私設組織「中居林火防組合」(青森・八戸市)活動111年 全国的にも貴重な存在

古里政男さん(前列左)や寺地さん(同中央)ら組合員
2007年に新築した中居林火防組合の屯所

 能登半島地震で役割が再認識されている自主防災組織。1913(大正2)年に設立された青森県八戸市中居林地区の「中居林火防組合」は、その先駆けともいえる私設の消防組織で、111周年を迎える今も拠点となる屯所を維持しながら、組合員の住民が火災予防や防災の啓蒙(けいもう)活動を続けている。専門家によると、私設消防組は戦後、消防団などに吸収・改組された地域が多く、「現在でも残っている地域はそれほど多くない」と全国的にも貴重な存在だという。

 組合が昨年作成した創立110周年記念誌によると、1910(明治43)年、防火思想の高揚を図るため、県警察部が県内に火災予防組合の設置を奨励。同市でも各地に火防組合がつくられ、中居林火防組合は13年2月に発足した。24(大正13)年の八戸大火でも消火活動に携わった記録が残るという。

 消防は戦後、市町村が運営することになり、私設消防組のほとんどが公設の消防団に移行した。だが同組合は私設組織に徹し、現在も市内唯一の火防組合として運営経費を捻出しながら屯所を維持管理。約20人の組合員がボランティアで活動を行っている。
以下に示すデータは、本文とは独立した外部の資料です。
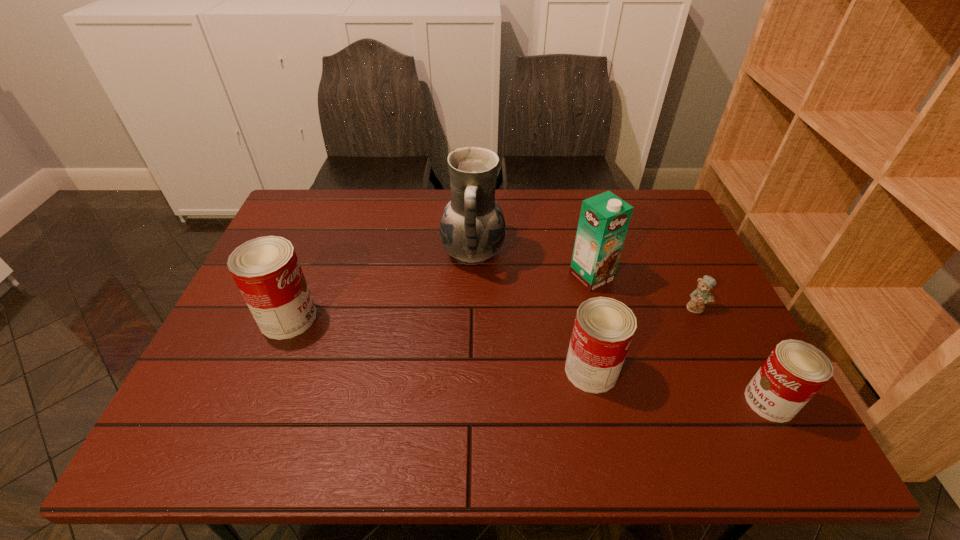
Find the location of a particular element. This screenshot has width=960, height=540. free spot located 0.070m on the front label of the leftmost can is located at coordinates (344, 318).

This screenshot has width=960, height=540. What are the coordinates of `vacant space situated on the front label of the second tallest can` in the screenshot? It's located at (670, 370).

The image size is (960, 540). Identify the location of vacant space situated on the front label of the shortest can. (603, 401).

Where is `blank area located 0.250m on the front label of the shortest can`? blank area located 0.250m on the front label of the shortest can is located at coordinates click(631, 401).

The width and height of the screenshot is (960, 540). Find the location of `free space located 0.250m on the front label of the shortest can`. free space located 0.250m on the front label of the shortest can is located at coordinates (631, 401).

Where is `blank space located on the front-facing side of the tallest object`? The width and height of the screenshot is (960, 540). blank space located on the front-facing side of the tallest object is located at coordinates (559, 253).

Identify the location of free space located 0.270m on the left of the carton. Image resolution: width=960 pixels, height=540 pixels. (473, 276).

This screenshot has height=540, width=960. What are the coordinates of `vacant area located 0.250m on the front-facing side of the teddy bear` in the screenshot? It's located at (741, 403).

The image size is (960, 540). Find the location of `object that is at the far edge`. object that is at the far edge is located at coordinates (472, 229).

Image resolution: width=960 pixels, height=540 pixels. What are the coordinates of `object that is at the left edge` in the screenshot? It's located at click(266, 270).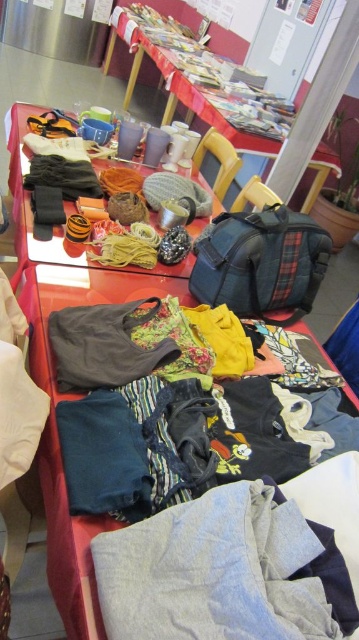
Question: Is knitted woolen scarf at center smaller than wooden chair at center?

Choices:
 (A) no
 (B) yes

Answer: (A)

Question: Which point is farther to the camera?

Choices:
 (A) wooden chair at center
 (B) knitted woolen scarf at center
 (C) gray cotton pants at lower center
 (D) fluffy fabric basket at center

Answer: (D)

Question: Which object appears farthest from the camera in this image?

Choices:
 (A) yellow fabric chair at center
 (B) wooden chair at center
 (C) knitted woolen scarf at center
 (D) fluffy fabric basket at center

Answer: (D)

Question: Can you confirm if gray cotton pants at lower center is positioned to the left of yellow fabric chair at center?

Choices:
 (A) yes
 (B) no

Answer: (A)

Question: Is knitted woolen scarf at center closer to camera compared to wooden chair at center?

Choices:
 (A) yes
 (B) no

Answer: (A)

Question: Which point appears closest to the camera in this image?

Choices:
 (A) (184, 67)
 (B) (10, 118)

Answer: (B)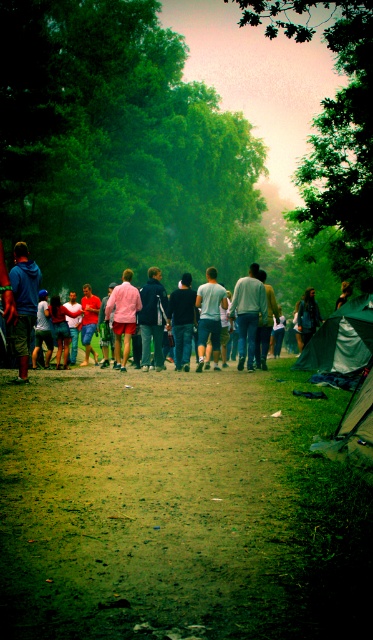
Can you confirm if light blue jeans at center is taller than pink fabric pants at center?

In fact, light blue jeans at center may be shorter than pink fabric pants at center.

Can you confirm if light blue jeans at center is smaller than pink fabric pants at center?

Indeed, light blue jeans at center has a smaller size compared to pink fabric pants at center.

Describe the element at coordinates (249, 312) in the screenshot. I see `light blue jeans at center` at that location.

Identify the location of light blue jeans at center. This screenshot has height=640, width=373. (x=249, y=312).

Find the location of `dark blue jeans at center`. dark blue jeans at center is located at coordinates (182, 321).

Who is more distant from viewer, (x=176, y=342) or (x=305, y=314)?

The point (x=305, y=314) is behind.

The height and width of the screenshot is (640, 373). In order to click on dark blue jeans at center in this screenshot , I will do `click(182, 321)`.

Where is `green canvas tent at lower right`? The image size is (373, 640). green canvas tent at lower right is located at coordinates (352, 426).

Can you confirm if green canvas tent at lower right is thinner than dark brown leather jacket at center?

Indeed, green canvas tent at lower right has a lesser width compared to dark brown leather jacket at center.

Where is `green canvas tent at lower right`? This screenshot has width=373, height=640. green canvas tent at lower right is located at coordinates (352, 426).

Find the location of a particular element. Image resolution: width=373 pixels, height=640 pixels. green canvas tent at lower right is located at coordinates tap(352, 426).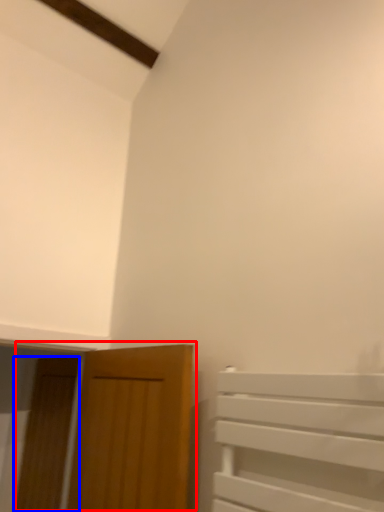
Question: Among these objects, which one is nearest to the camera, door (highlighted by a red box) or door (highlighted by a blue box)?

Choices:
 (A) door
 (B) door

Answer: (A)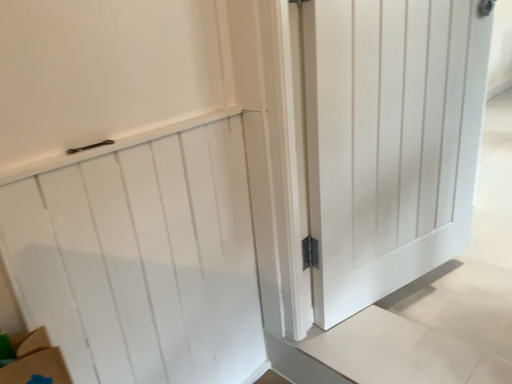
Question: Considering the positions of white wood door at center, which ranks as the 2th door in left-to-right order, and white wood door at upper left, which is the 1th door from left to right, in the image, is white wood door at center, which ranks as the 2th door in left-to-right order, bigger or smaller than white wood door at upper left, which is the 1th door from left to right,?

Choices:
 (A) small
 (B) big

Answer: (B)

Question: From the image's perspective, is white wood door at center, which ranks as the 2th door in left-to-right order, above or below white wood door at upper left, positioned as the second door in right-to-left order?

Choices:
 (A) below
 (B) above

Answer: (B)

Question: Is white wood door at center, which ranks as the 2th door in left-to-right order, in front of or behind white wood door at upper left, which is the 1th door from left to right, in the image?

Choices:
 (A) front
 (B) behind

Answer: (B)

Question: Considering the positions of white wood door at upper left, positioned as the second door in right-to-left order, and white wood door at center, marked as the first door in a right-to-left arrangement, in the image, is white wood door at upper left, positioned as the second door in right-to-left order, taller or shorter than white wood door at center, marked as the first door in a right-to-left arrangement,?

Choices:
 (A) tall
 (B) short

Answer: (B)

Question: From a real-world perspective, is white wood door at upper left, which is the 1th door from left to right, above or below white wood door at center, marked as the first door in a right-to-left arrangement?

Choices:
 (A) above
 (B) below

Answer: (B)

Question: Considering the positions of white wood door at upper left, positioned as the second door in right-to-left order, and white wood door at center, which ranks as the 2th door in left-to-right order, in the image, is white wood door at upper left, positioned as the second door in right-to-left order, wider or thinner than white wood door at center, which ranks as the 2th door in left-to-right order,?

Choices:
 (A) thin
 (B) wide

Answer: (A)

Question: Based on their sizes in the image, would you say white wood door at upper left, which is the 1th door from left to right, is bigger or smaller than white wood door at center, marked as the first door in a right-to-left arrangement?

Choices:
 (A) big
 (B) small

Answer: (B)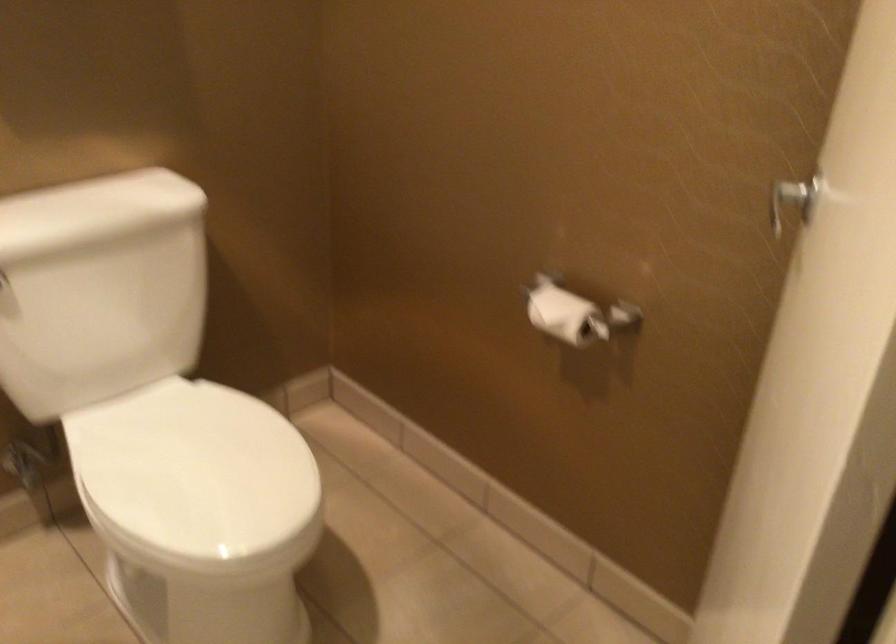
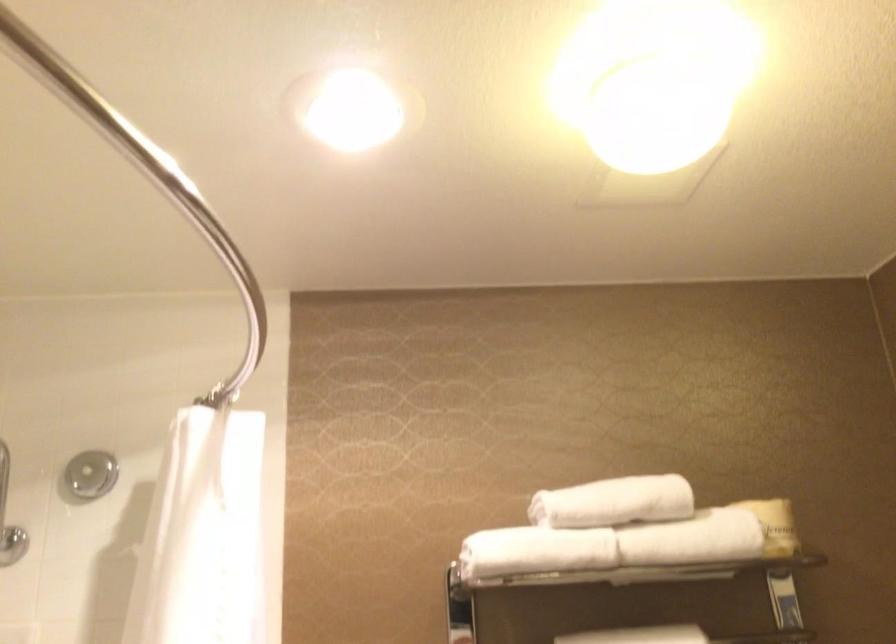
How did the camera likely rotate?

The rotation direction of the camera is left-up.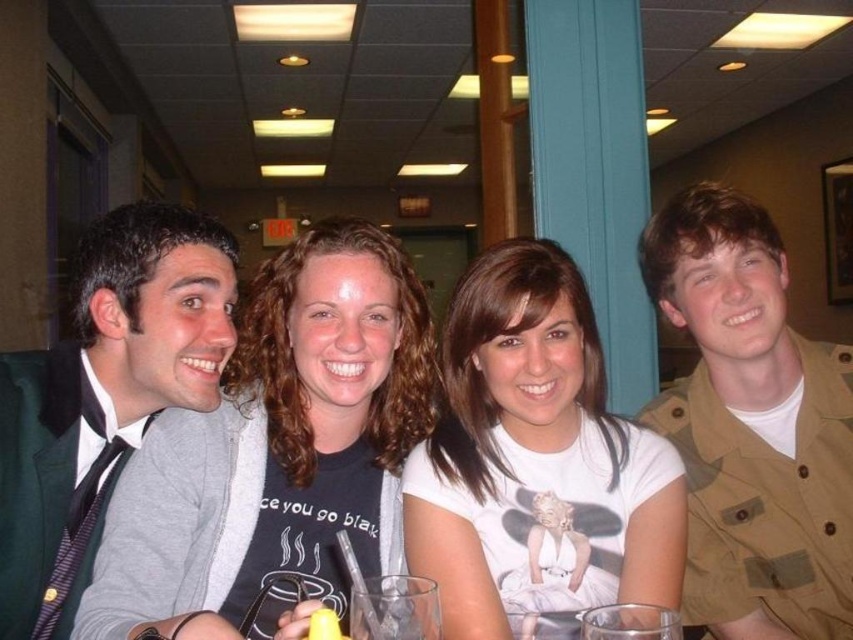
You are at a casual dining setting with four people. You notice a point at coordinates (277, 442). What object is located there?

The matte black t shirt at center is located at point (277, 442).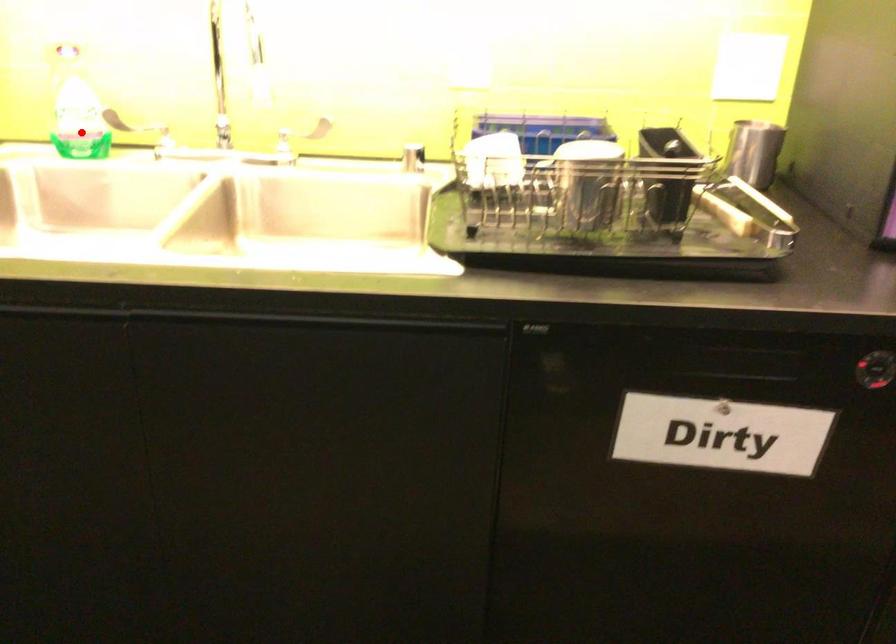
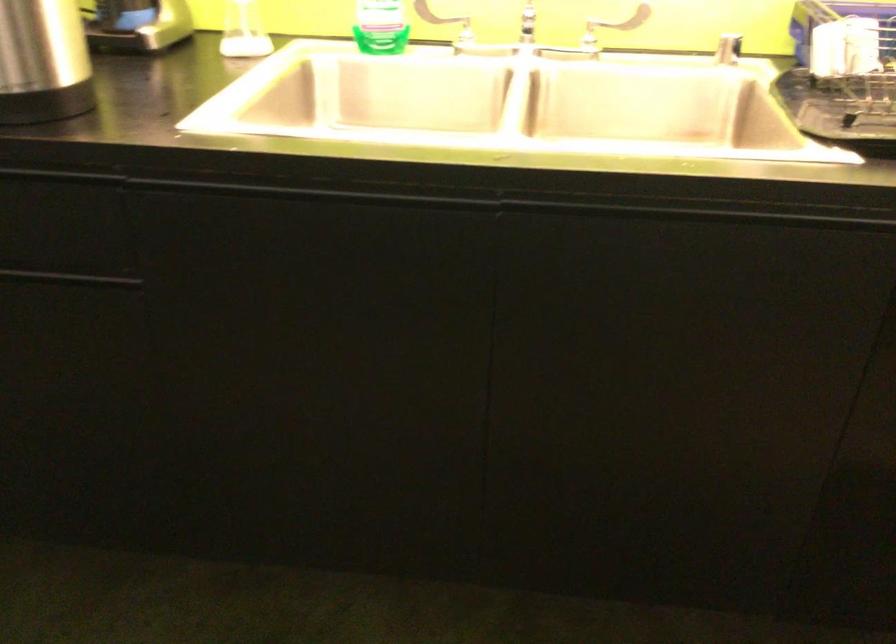
Question: I am providing you with two images of the same scene from different viewpoints. A red point is marked on the first image. Can you still see the location of the red point in image 2?

Choices:
 (A) Yes
 (B) No

Answer: (A)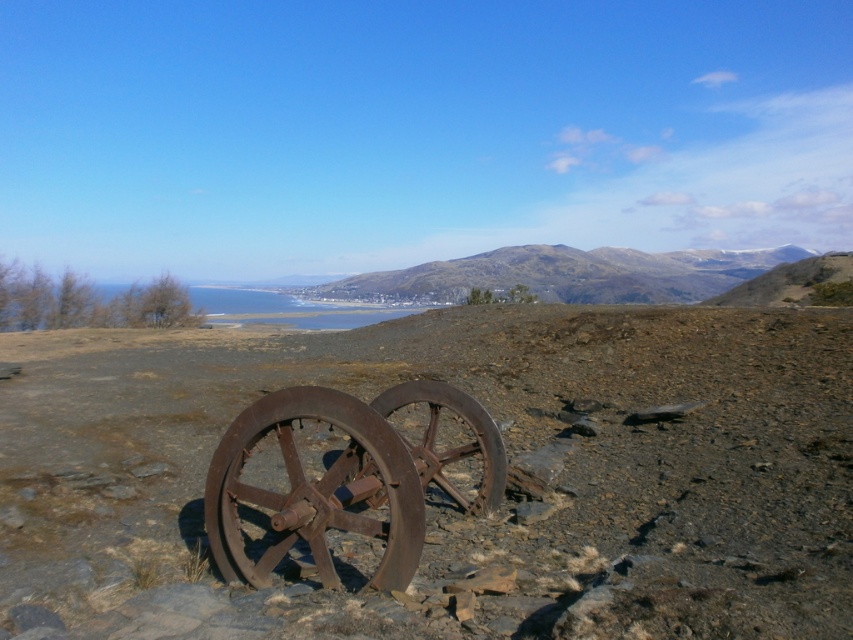
You are hiking and come across the rusty metal wagon wheel at center and the rustic brown hillside at center. Which object is closer to the ground?

The rusty metal wagon wheel at center is closer to the ground because it is positioned below the rustic brown hillside at center.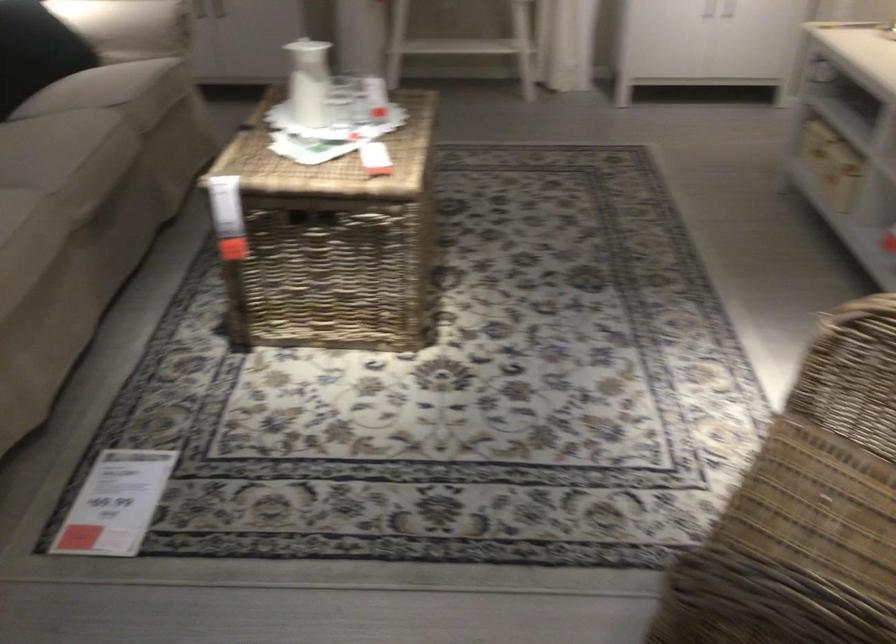
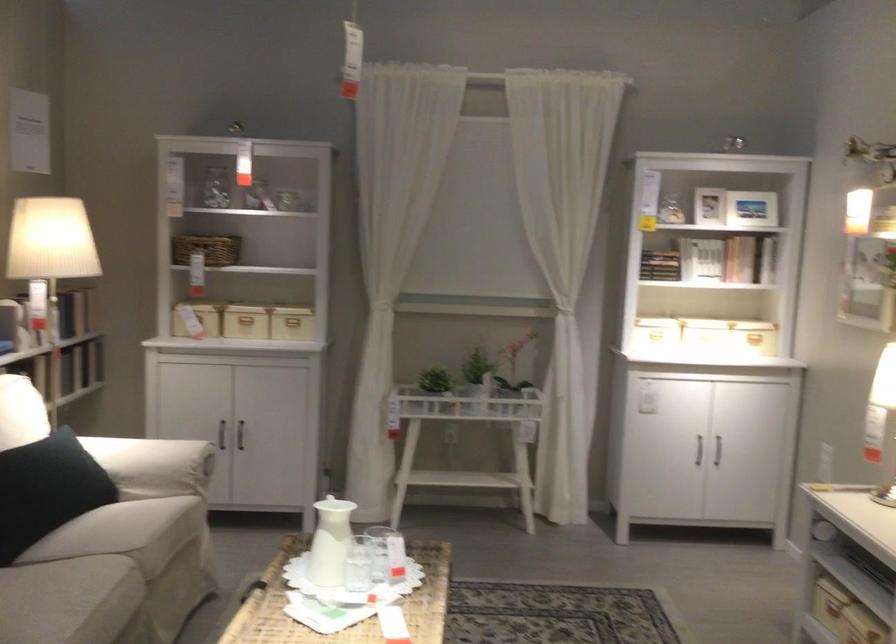
Where in the second image is the point corresponding to (366,89) from the first image?

(386, 554)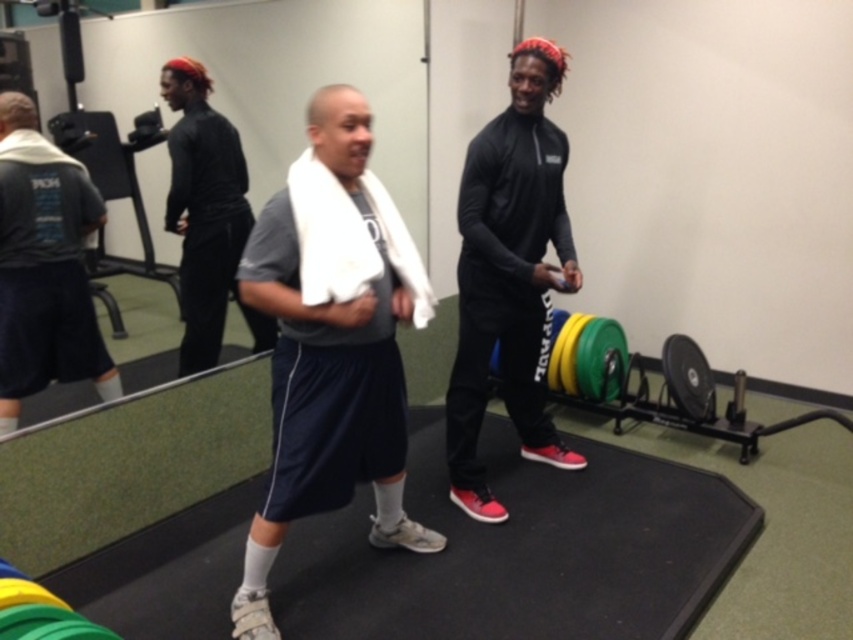
Is black matte athletic wear at center further to camera compared to black matte shirt at center?

No, black matte athletic wear at center is in front of black matte shirt at center.

Can you confirm if black matte athletic wear at center is positioned above black matte shirt at center?

No, black matte athletic wear at center is not above black matte shirt at center.

Does point (467, 307) come behind point (190, 268)?

No, it is in front of (190, 268).

Identify the location of black matte athletic wear at center. (509, 275).

Can you confirm if gray cotton t-shirt at left is smaller than black matte shirt at center?

Indeed, gray cotton t-shirt at left has a smaller size compared to black matte shirt at center.

Is gray cotton t-shirt at left above black matte shirt at center?

Actually, gray cotton t-shirt at left is below black matte shirt at center.

This screenshot has width=853, height=640. Describe the element at coordinates (44, 266) in the screenshot. I see `gray cotton t-shirt at left` at that location.

Identify the location of gray cotton t-shirt at left. (44, 266).

Who is positioned more to the left, white fabric towel at center or gray cotton t-shirt at left?

gray cotton t-shirt at left is more to the left.

Identify the location of white fabric towel at center. point(331,344).

Image resolution: width=853 pixels, height=640 pixels. What are the coordinates of `white fabric towel at center` in the screenshot? It's located at tap(331, 344).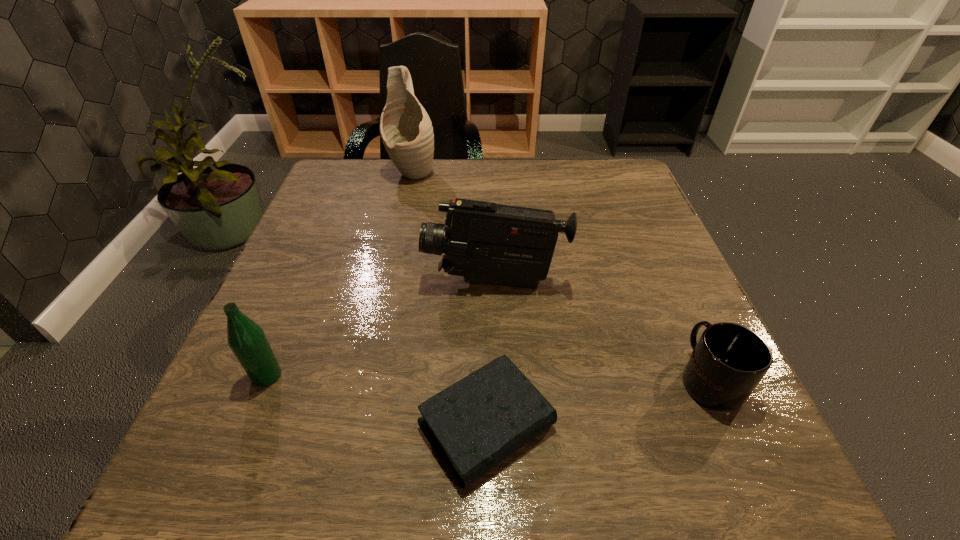
You are a GUI agent. You are given a task and a screenshot of the screen. Output one action in this format:
    pyautogui.click(x=<x>, y=<y>)
    Task: Click on the pitcher
    
    Given the screenshot: What is the action you would take?
    pyautogui.click(x=406, y=130)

 2021~22年に組合長を務めた市議の寺地則行さん(71)は「この地区は『中居林えんぶり組』があり、昔から住民同士の連帯感が強い。さらに火防組合の長い伝統や、屯所の一部を活用した家賃収入により財政が安定していたため、消防団に合流しなかった」と経緯を説明。「火防組合はえんぶりと並んで、地域のアイデンティティーを象徴する活動だ」と話す。現在3代目となる屯所は07年に新築。えんぶり活動の拠点としても活用されている。消防の装備は軽トラックと小型ポンプのみで、火事で出動することはめったにないが、組合員が定期的に地域を巡回し、安全、安心なまちづくりに貢献している。

 1997~98年の組合長の古里政男さん(77)は「火を消すのではなく、火事を出さないことが一番の目的。若い組合員が少ないのが課題だが、まだまだ火防組合の活動を続けたい」と意欲を語る。

 関西大学の永田尚三教授(防災行政)は、能登半島地震など大規模災害を念頭に「平常時の火災は消防本部で対応できるが、同時多発的に火災や救助事案が発生すると対応できなくなり、中居林火防組合のような組織や消防団が補完することが期待される」と存在意義を強調。「これらの組織を地域防災にうまく組み込む体制整備が必要だ」とアドバイスしている。